* _Records provided_:
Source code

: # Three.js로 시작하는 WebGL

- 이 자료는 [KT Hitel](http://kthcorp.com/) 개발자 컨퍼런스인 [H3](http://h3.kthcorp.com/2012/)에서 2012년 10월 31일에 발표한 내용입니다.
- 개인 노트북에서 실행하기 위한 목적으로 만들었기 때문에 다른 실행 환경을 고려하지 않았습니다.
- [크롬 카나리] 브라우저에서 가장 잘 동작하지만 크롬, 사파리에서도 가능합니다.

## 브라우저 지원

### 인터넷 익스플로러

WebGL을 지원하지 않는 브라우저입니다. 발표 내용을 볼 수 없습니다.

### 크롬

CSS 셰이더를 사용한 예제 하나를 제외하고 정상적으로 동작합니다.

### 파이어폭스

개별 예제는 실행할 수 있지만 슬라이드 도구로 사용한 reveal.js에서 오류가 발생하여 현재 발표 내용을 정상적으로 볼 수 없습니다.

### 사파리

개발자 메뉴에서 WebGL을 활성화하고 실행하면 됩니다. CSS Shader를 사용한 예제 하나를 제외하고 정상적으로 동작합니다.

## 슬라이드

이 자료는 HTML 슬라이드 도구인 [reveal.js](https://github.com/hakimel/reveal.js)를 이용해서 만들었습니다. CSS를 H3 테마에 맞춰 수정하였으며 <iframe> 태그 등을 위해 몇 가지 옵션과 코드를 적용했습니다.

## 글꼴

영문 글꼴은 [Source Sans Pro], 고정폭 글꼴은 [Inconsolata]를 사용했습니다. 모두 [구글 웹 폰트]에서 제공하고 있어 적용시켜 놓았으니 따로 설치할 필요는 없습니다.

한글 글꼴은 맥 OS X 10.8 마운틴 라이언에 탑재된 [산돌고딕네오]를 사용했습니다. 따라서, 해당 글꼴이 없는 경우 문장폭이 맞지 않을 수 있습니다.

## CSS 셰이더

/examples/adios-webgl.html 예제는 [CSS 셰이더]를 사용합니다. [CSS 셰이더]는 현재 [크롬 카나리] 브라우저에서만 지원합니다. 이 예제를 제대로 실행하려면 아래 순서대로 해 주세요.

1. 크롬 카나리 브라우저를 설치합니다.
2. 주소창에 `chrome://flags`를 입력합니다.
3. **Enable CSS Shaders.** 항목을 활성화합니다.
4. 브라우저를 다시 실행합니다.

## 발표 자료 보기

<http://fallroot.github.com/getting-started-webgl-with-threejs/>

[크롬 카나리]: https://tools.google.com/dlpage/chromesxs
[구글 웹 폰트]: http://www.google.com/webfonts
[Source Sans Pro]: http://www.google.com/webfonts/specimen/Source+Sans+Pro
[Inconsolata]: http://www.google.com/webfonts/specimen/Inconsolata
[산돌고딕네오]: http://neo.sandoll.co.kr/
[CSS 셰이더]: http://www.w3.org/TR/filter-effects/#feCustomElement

* _What this task involves_:
Each line of the listing should be reproduced without any alteration.

* _Reply_:
Source code

: # Three.js로 시작하는 WebGL

- 이 자료는 [KT Hitel](http://kthcorp.com/) 개발자 컨퍼런스인 [H3](http://h3.kthcorp.com/2012/)에서 2012년 10월 31일에 발표한 내용입니다.
- 개인 노트북에서 실행하기 위한 목적으로 만들었기 때문에 다른 실행 환경을 고려하지 않았습니다.
- [크롬 카나리] 브라우저에서 가장 잘 동작하지만 크롬, 사파리에서도 가능합니다.

## 브라우저 지원

### 인터넷 익스플로러

WebGL을 지원하지 않는 브라우저입니다. 발표 내용을 볼 수 없습니다.

### 크롬

CSS 셰이더를 사용한 예제 하나를 제외하고 정상적으로 동작합니다.

### 파이어폭스

개별 예제는 실행할 수 있지만 슬라이드 도구로 사용한 reveal.js에서 오류가 발생하여 현재 발표 내용을 정상적으로 볼 수 없습니다.

### 사파리

개발자 메뉴에서 WebGL을 활성화하고 실행하면 됩니다. CSS Shader를 사용한 예제 하나를 제외하고 정상적으로 동작합니다.

## 슬라이드

이 자료는 HTML 슬라이드 도구인 [reveal.js](https://github.com/hakimel/reveal.js)를 이용해서 만들었습니다. CSS를 H3 테마에 맞춰 수정하였으며 <iframe> 태그 등을 위해 몇 가지 옵션과 코드를 적용했습니다.

## 글꼴

영문 글꼴은 [Source Sans Pro], 고정폭 글꼴은 [Inconsolata]를 사용했습니다. 모두 [구글 웹 폰트]에서 제공하고 있어 적용시켜 놓았으니 따로 설치할 필요는 없습니다.

한글 글꼴은 맥 OS X 10.8 마운틴 라이언에 탑재된 [산돌고딕네오]를 사용했습니다. 따라서, 해당 글꼴이 없는 경우 문장폭이 맞지 않을 수 있습니다.

## CSS 셰이더

/examples/adios-webgl.html 예제는 [CSS 셰이더]를 사용합니다. [CSS 셰이더]는 현재 [크롬 카나리] 브라우저에서만 지원합니다. 이 예제를 제대로 실행하려면 아래 순서대로 해 주세요.

1. 크롬 카나리 브라우저를 설치합니다.
2. 주소창에 `chrome://flags`를 입력합니다.
3. **Enable CSS Shaders.** 항목을 활성화합니다.
4. 브라우저를 다시 실행합니다.

## 발표 자료 보기

<http://fallroot.github.com/getting-started-webgl-with-threejs/>

[크롬 카나리]: https://tools.google.com/dlpage/chromesxs
[구글 웹 폰트]: http://www.google.com/webfonts
[Source Sans Pro]: http://www.google.com/webfonts/specimen/Source+Sans+Pro
[Inconsolata]: http://www.google.com/webfonts/specimen/Inconsolata
[산돌고딕네오]: http://neo.sandoll.co.kr/
[CSS 셰이더]: http://www.w3.org/TR/filter-effects/#feCustomElement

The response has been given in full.